There is an old 'joke' I remember seeing...
"An empty desk is the sign of an empty mind."
As I was beginning my young adult studies of eastern philosophy I asked "isn't that the point?" The goal for me and this 'exercise' of un-collecting is a greater sense of clarity in seeing the world.
The photo is of some CDs that were in the cabinet next to my side of the bed. I'll take them to one of those "you give us 20 CDs and we'll give you 1" exchange places and get some new music. I'm not really getting rid of the music, though. I'll admit it... I have a hard drive with 20 gigs of mp3 files.Here's the irony: I teach college students about artists and intellectual property rights.

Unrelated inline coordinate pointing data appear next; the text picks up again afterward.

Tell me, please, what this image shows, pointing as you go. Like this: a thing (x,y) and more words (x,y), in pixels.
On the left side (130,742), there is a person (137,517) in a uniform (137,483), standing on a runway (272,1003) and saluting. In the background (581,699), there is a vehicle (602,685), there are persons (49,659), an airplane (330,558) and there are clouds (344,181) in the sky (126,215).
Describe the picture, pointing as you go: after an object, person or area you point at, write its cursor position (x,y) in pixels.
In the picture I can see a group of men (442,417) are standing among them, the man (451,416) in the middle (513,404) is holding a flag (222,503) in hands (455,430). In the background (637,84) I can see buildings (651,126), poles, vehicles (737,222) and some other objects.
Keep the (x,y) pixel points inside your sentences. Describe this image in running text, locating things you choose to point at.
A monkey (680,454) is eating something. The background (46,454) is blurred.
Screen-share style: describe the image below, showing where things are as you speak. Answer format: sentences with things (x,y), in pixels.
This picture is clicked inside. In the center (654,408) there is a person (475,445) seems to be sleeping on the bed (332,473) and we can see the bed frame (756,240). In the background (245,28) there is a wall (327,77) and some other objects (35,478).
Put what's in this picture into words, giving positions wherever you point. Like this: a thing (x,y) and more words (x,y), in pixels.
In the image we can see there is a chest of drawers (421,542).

I have a running conversation with my musician neighbor about this. He's pretty cynical about the music industry and how digital technology has 'doomed' the record industry. With the emergence of all the e-book readers, he sees the same happening for publishing (my industry). Then we talk about the shortcomings of DRM and how it's improving and how we prefer ripping mp3 because of the lack of DRM and how convenient that is and how apple has a strangle-hold on digital sales. This is where we usually interject the difference between property and media and licensing, etc.
At this point, I have to inform you that through the course of my lifetime, so far, I have purchased the CD Steve Miller Bands' Greatest Hits about, like, 11-gajillion times. (I can remember 4 times when I signed up for BMG, a couple of more retail purchases, at least 1 yard sale, and 1 flea market. I know that only 6 but - man - I swear it seems a bunch more than that.)
Do you think I can call someone up and request duplicate media? Don't I own at least 1 license of that property? What do I tell the manager at Target?
I really don't see that scenario working out well.
Bottom line - I'm slowly coming to the view that intellectual property is incongruous with the natural world. I mean, does the squirrel profit from discovering a new way to crack a nut?
I'm not quite there yet. Maybe if I give up enough 'things' - enough 'stuff', that I'll understand that the profitability of my ideas is as ephemeral the dollars I receive in exchange for them.
Man - a royalty check would sure be nice, though.